How do you determine what and which cluster is best? Well, if you understand the topic and are a specialist in the area in which you make your site, then a quick glance should be enough to understand which cluster and which type of page it is better to combine. But what if not?
I can give only a few recommendations:
- Look at the user's intent. If you can see in the query that a person is looking for, let's say free telegram bots, then the best page for such a cluster would be either a pillar page or pagination page.
- You see a huge cluster under 20-40 keywords, it may be worth using it for a pillar page and break it into several small articles.
- Do not try to insert all keywords on your page. Choose only a few and after publication and for some time, change them to find the optimal phrases and combinations of them.
When you're done, you'll get something like such a table. Which you will later use as a compass in choosing the next material for the article. and which will help you follow what you have already done and what else you have to do. Just start with the cluster you like and start writing. But keep in mind that...
It is better to start with low-competitive queries and where you easily lift up to TOP 10, TOP 5 in search results. How to determine that the cluster is low-competitive? To do this, look at the column F(% Aggregators) and G(Main pages).
The higher the percentage of aggregating pages, the easier it is to advance there. Why? They are aggregators, they do not bring anything new to the search, but simply copy the content of others, so they do not have or have very little weight in the search eyes.

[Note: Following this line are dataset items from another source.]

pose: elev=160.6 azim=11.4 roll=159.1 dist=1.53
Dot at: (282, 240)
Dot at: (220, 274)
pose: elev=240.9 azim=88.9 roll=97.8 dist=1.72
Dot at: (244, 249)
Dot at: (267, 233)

The smaller the number of main pages in the search, the easier it is to move there. Why? It's just that someone made a very, very highly specialized site and decided with a 100% chance to take all the impressions for this request. It's hard to get around these, if it's real at all.
Conclusion
Of course, there are other online clusterers like PixelPlus, Serpstat, Topvisor, but I didn't really like their output work, and this article is not about the top clusterers, but about a process as a whole.
The use of clustering is obvious, so if you need to understand what keywords could be used in a particular article, structure the site, understand the direction of the site development, or find out what keywords to promote advertising in search, then clustering is necessary.
And although it will not be difficult to cluster the core, it will definitely be difficult to use it. After all, there is an opinion that a "semantic core", a kind of fiction of SEO companies and SEO specialists, to make the appearance of what they work on and raise their price.
Interesting point of view, but as we saw from the previous chapter about its use, the semantic core is much more useful than many can imagine. And do not perceive the semantic core as a result of work as such, but as a tool to help achieve specific results (clicks, impressions, conversions).
How do you use the semantic core? And do you use it at all? I will be glad to read about it in the comments.